Write out only the tail of the records, beginning at the line containing "Kiralık 9 Kabin Gulet Tekne TARKAN 4…" and including the last line, exactly as written.

[Page-level text extractions]
● ● ● ● ●
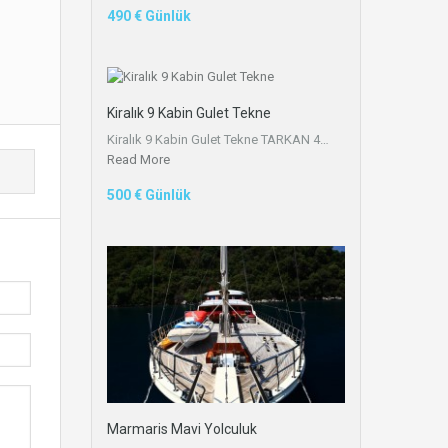
490 € Günlük
Kiralık 9 Kabin Gulet Tekne
Kiralık 9 Kabin Gulet Tekne TARKAN 4…
Read More
500 € Günlük
Marmaris Mavi Yolculuk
● ● ● ● ●
> [ANSWER TO THE EXERCISE]:
Kiralık 9 Kabin Gulet Tekne TARKAN 4…
Read More
500 € Günlük
Marmaris Mavi Yolculuk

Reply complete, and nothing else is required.